Let $(X;\mathcal{A}; \mu)$ be a measure space with $\mu (X)=1$. Let $T:X\rightarrow X$ be a measure preserving map which is ergodic. I.e. for all $A\in \mathcal{A}$ s.t. $T^{-1}(A)=A$, $\mu(A) =0$ or $1$. I want to show that for all $B\in \mathcal{A}$ with $\mu(B)>0$ $$\mu(\{x\in X: \exists k\geq 1~~\text{such that}~~T^kx\in A\})=1$$
I have somehow now idea where to start. I think it should not be really complicated so my first Idea was to explicitly use the definition. But I could't show that $T^{-1}(A)=A$ where $A:=\{x\in X: \exists i\geq 1~~\text{such that}~~T^kx\in A\}$, since in my opinion $\subset$ does not hold.
I also know that ergodicity implies that for all $B\in \mathcal{A}$ $$\mu\left(T^{-1}(B)\triangle B\right)=0\Rightarrow \mu(B)=0 ~~\text{or}~~1$$
I also thought about using Pointcaré's recurrence theorem, and I see that my statement above is somehow a generalisation of the theorem where we have an additional assumption, namely that $T$ is ergodic.
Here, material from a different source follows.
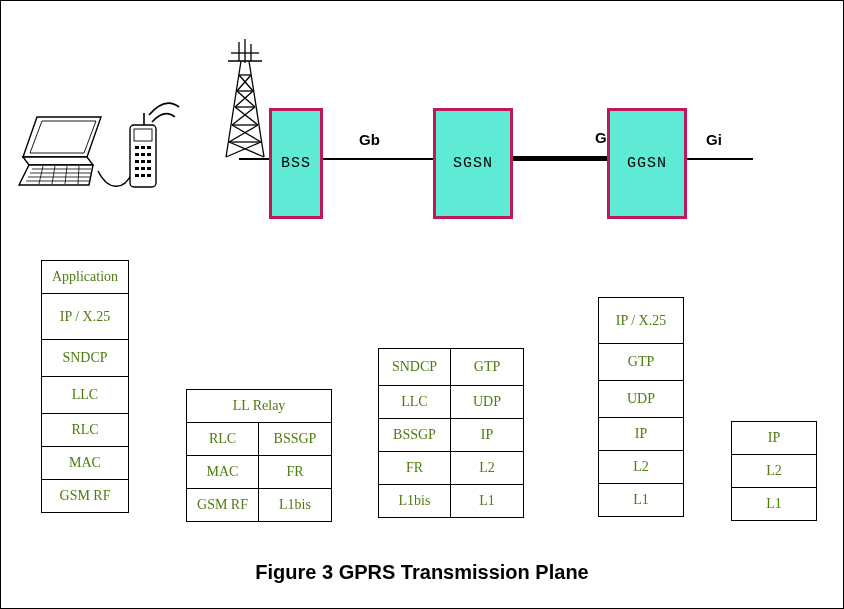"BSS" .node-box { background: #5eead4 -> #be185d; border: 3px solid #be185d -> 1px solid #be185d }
But I don't see how to get from the recurrence theorem my above exercise. One idea was to say that since $$\{x\in A: \exists~ n\geq 1 ~~\text{s.t}~~T^n(x)\in A\}\subset \{x\in X: \exists~ n\geq 1 ~~\text{s.t}~~T^n(x)\in A\}$$ we know that $$1=\mu(\{x\in A: \exists~ n\geq 1 ~~\text{s.t}~~T^n(x)\in A\})\leq \mu(\{x\in X: \exists~ n\geq 1 ~~\text{s.t}~~T^n(x)\in A\})$$ I don't use ergodicity here but I don't see where it's needed, so I think it is wrong.
but also this does not help me further.
Can someone help me?
I think that a nice approach is to note that the set $$ \bigl\{x\in X: \exists k\geq 1 \text{ such that }T^kx\in B\bigr\}=\bigcup_{k\ge1}T^{-k}B=:C $$ is invariant (modulo sets of measure zero). Indeed, $T^{-1}C=\bigcup_{k\ge2}T^{-k}B\subset C$, but $$ 0\le\mu(C\setminus T^{-1}C)=\mu(C)-\mu(T^{-1}C)=0 $$ because the measure is invariant. On the other hand, $C$ has positive measure (it contains $T^{-1}B$, which has measure $\mu(T^{-1}B)=\mu(B)>0$). Since $\mu$ is ergodic, the set $C$ has full measure.